Graphing With Microsoft R Open

David Smith points out a free e-book on creating effective graphs with Microsoft R Open:

The examples were done using Microsoft R Open, but since it’s 100% compatible with R the code works with any relatively recent R version.

Naomi and Joyce presented several examples from their e-book in a recent webinar (presented by Microsoft), and fielded lots of interesting questions from the audience. If you’d like to see the recorded webinar and also receive a copy of the slides and the e-book, follow the link below to register to receive the materials via email.

The book is free, the code is available on GitHub.  What more could you ask for?

Power BI Desktop Or Power Pivot

Bill Anton discusses when to use Power BI Desktop and when to use Power Pivot:

In the whitepaper, Strategic Prototyping is defined as the process of leveraging Power BI to explicitly seek out feedback from users during a requirements discovery session. The general idea is to use a prototyping tool to quickly slap together a model and mock up some reports while working closely with 1 or more business users. This helps ensure all reporting capabilities are flushed out and accounted for.
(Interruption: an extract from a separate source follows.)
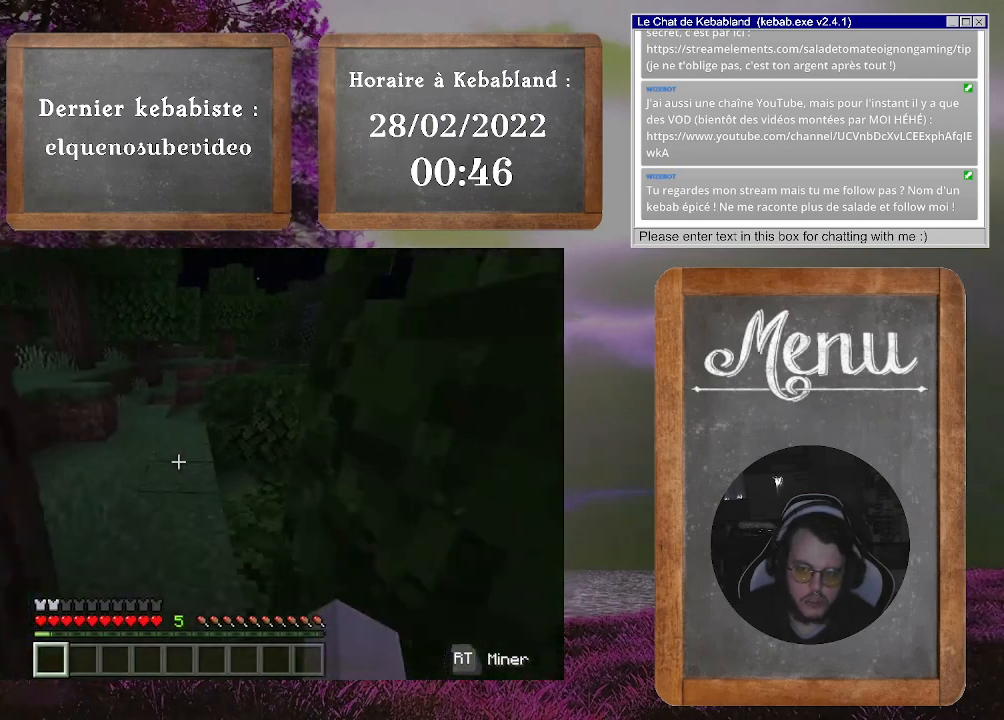
{"buttons": [], "left_stick": "up", "right_stick": "center", "events": [[267, "right_stick", "center"]]}
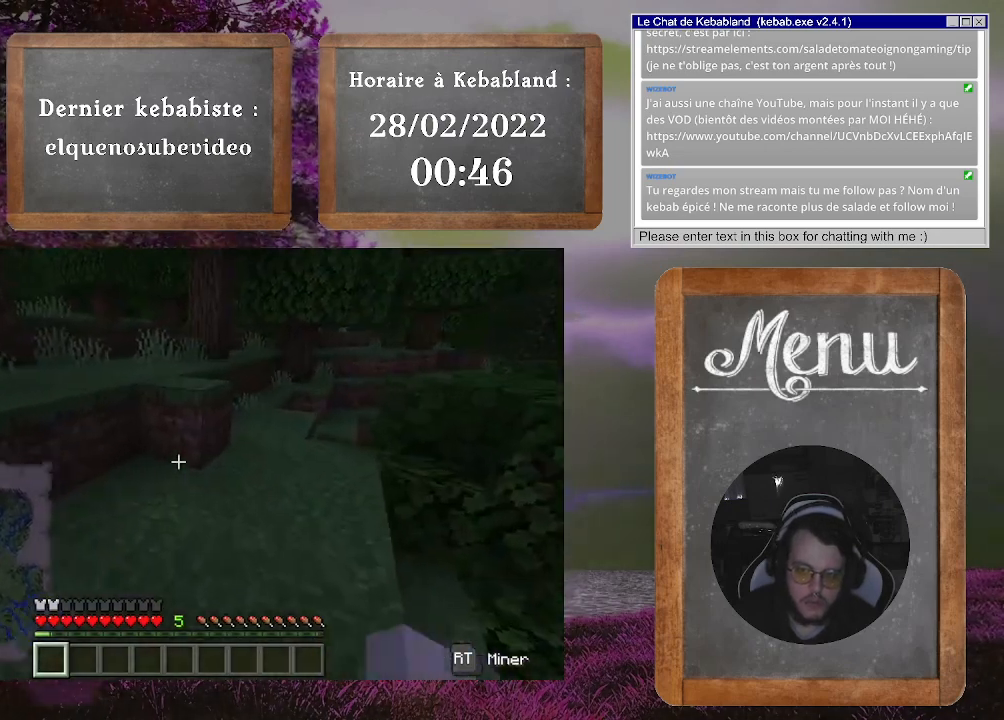
{"buttons": [], "left_stick": "up", "right_stick": "center", "events": [[100, "right_stick", "up-left"], [233, "right_stick", "center"], [300, "A", "down"], [400, "A", "up"]]}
After several iterations, the Power BI model becomes the blueprint upon which an enterprise solution can be based.

Prior to the emergence of Power BI, the tool of choice for strategic prototyping (at least in Microsoft shops) was Power Pivot. And even though the reporting side of Power Pivot is nowhere near as sexy as Power BI, there is one really awesome feature that does not (yet?) exist with Power BI… and that’s the “Import from PowerPivot” option in visual studio…

Bill does a good job of explaining the alternatives and, importantly, explaining that whichever you pick, there will be follow-up work.

Installing Apache Falcon

Awanish at Edureka shows how to install Apache Falcon on your Hadoop cluster:

Apache Falcon is a framework for managing data life cycle in Hadoop clusters. It establishes relationship between various data and processing elements on a Hadoop environment, and also provides feed management services such as feed retention, replications across clusters, archival etc.

Let us first discuss how to setup Apache Falcon. Run the below given command to download git repository of Falcon:

Command: git clone https://git-wip-us.apache.org/repos/asf/falcon.git falcon

Falcon comes as part of the Hortonworks Data Platform; Cloudera has its own alternative.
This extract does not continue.